Garcia’s bill gives the state cemetery and funeral home an additional year to develop guidelines for the soil before services can begin in July 2023.
Not everything decomposes
Another concern: Are all parts of the human body really turning into earth?
“There are parts of our bodies that don’t naturally decompose – teeth, fillings … bones – how does it all work mechanically?” Asked Orange County’s Democratic Senator Josh Newman at the Senate hearing.
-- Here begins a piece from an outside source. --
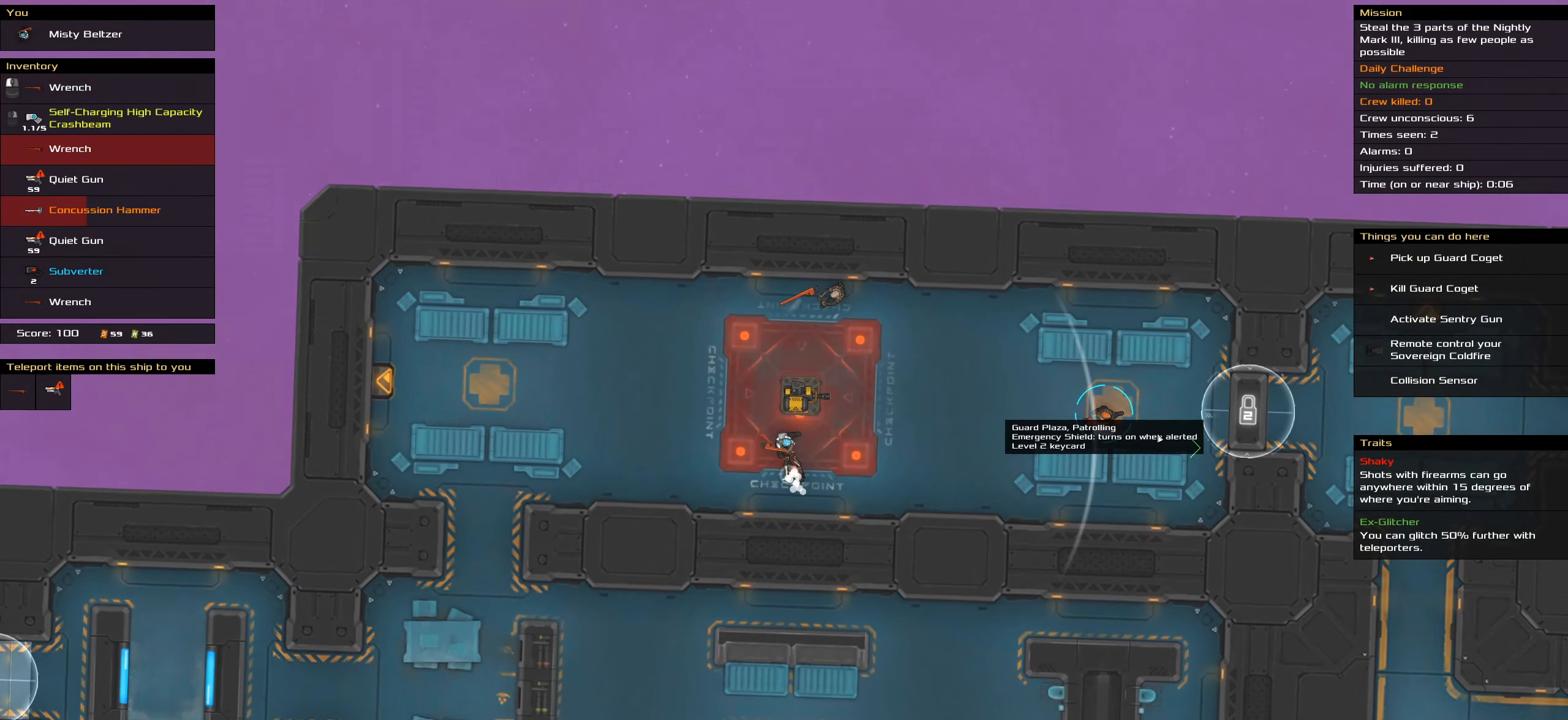
{"keys": ["caps_lock"], "mouse": ["left"], "events": []}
Bodies are placed in “vessels” to initiate the composting process. And the vessels do not look anything like caskets – the wall of all 10 vessels resembles a broken honeycomb, inspired by nature. High heat during the composting process helps the microbes break down all organic materials – including bones and teeth. The hardened floor is then searched for non-organic materials – such as titanium hips, pacemakers or dental work. All retrieved items are typically recycled.
“There are companies that have crematoriums today that recycle metals from corpses after cremation, so it’s very similar,” Recompose founder and CEO Katrina Spade said at the hearing.
The privately owned company based near Seattle began human composting in January 2021. To date, Recompose has returned more than 50 bodies to Earth. And it’s growing fast, hoping to open a bigger location in Seattle in the spring of 2022. And if the bill is passed, Recompose hopes to open in Southern California by July 2023.
In Washington, a loved one’s earth can be sent to a conservation forest, returned to the family, or a combination of both options. Swenson, the spokesman for Recompose, said, “We hope we can do something like this in California.”
About the author
Marissa Garcia is an editorial intern for CalMatters through the Dow Jones News Fund, covering science and environmental policy for her home state. She works with Laurel Rosenhall. CalMatters is a public interest journalism company dedicated to explaining how the California State Capitol works and why it matters.